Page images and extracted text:

----

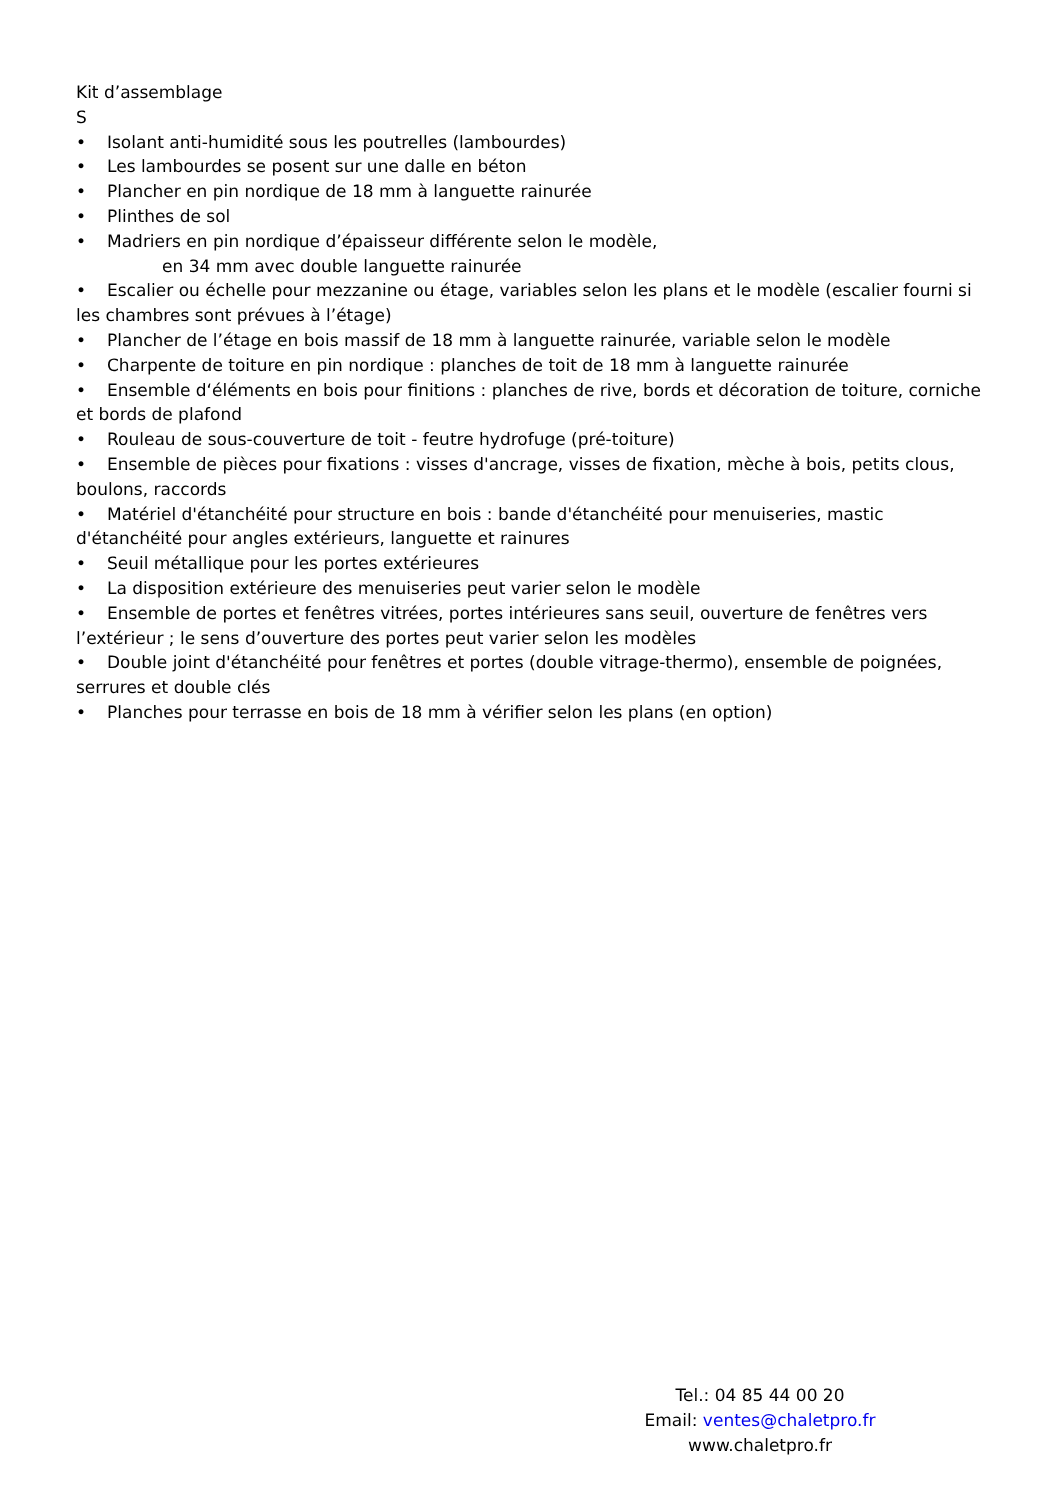Kit d’assemblage
S
• Isolant anti-humidité sous les poutrelles (lambourdes)
• Les lambourdes se posent sur une dalle en béton
• Plancher en pin nordique de 18 mm à languette rainurée
• Plinthes de sol
• Madriers en pin nordique d’épaisseur différente selon le modèle,
en 34 mm avec double languette rainurée
• Escalier ou échelle pour mezzanine ou étage, variables selon les plans et le modèle (escalier fourni si les chambres sont prévues à l’étage)
• Plancher de l’étage en bois massif de 18 mm à languette rainurée, variable selon le modèle
• Charpente de toiture en pin nordique : planches de toit de 18 mm à languette rainurée
• Ensemble d‘éléments en bois pour finitions : planches de rive, bords et décoration de toiture, corniche et bords de plafond
• Rouleau de sous-couverture de toit - feutre hydrofuge (pré-toiture)
• Ensemble de pièces pour fixations : visses d'ancrage, visses de fixation, mèche à bois, petits clous, boulons, raccords
• Matériel d'étanchéité pour structure en bois : bande d'étanchéité pour menuiseries, mastic d'étanchéité pour angles extérieurs, languette et rainures
• Seuil métallique pour les portes extérieures
• La disposition extérieure des menuiseries peut varier selon le modèle
• Ensemble de portes et fenêtres vitrées, portes intérieures sans seuil, ouverture de fenêtres vers l’extérieur ; le sens d’ouverture des portes peut varier selon les modèles
• Double joint d'étanchéité pour fenêtres et portes (double vitrage-thermo), ensemble de poignées, serrures et double clés
• Planches pour terrasse en bois de 18 mm à vérifier selon les plans (en option)
Tel.: 04 85 44 00 20
Email: ventes@chaletpro.fr
www.chaletpro.fr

----

All that is wanted is an exact copy of the lines above from the one with "toit de 18 mm à languette rainurée" through the one with "varier selon le modèle", with both ends included.

RESPONSE.
• Charpente de toiture en pin nordique : planches de toit de 18 mm à languette rainurée
• Ensemble d‘éléments en bois pour finitions : planches de rive, bords et décoration de toiture, corniche et bords de plafond
• Rouleau de sous-couverture de toit - feutre hydrofuge (pré-toiture)
• Ensemble de pièces pour fixations : visses d'ancrage, visses de fixation, mèche à bois, petits clous, boulons, raccords
• Matériel d'étanchéité pour structure en bois : bande d'étanchéité pour menuiseries, mastic d'étanchéité pour angles extérieurs, languette et rainures
• Seuil métallique pour les portes extérieures
• La disposition extérieure des menuiseries peut varier selon le modèle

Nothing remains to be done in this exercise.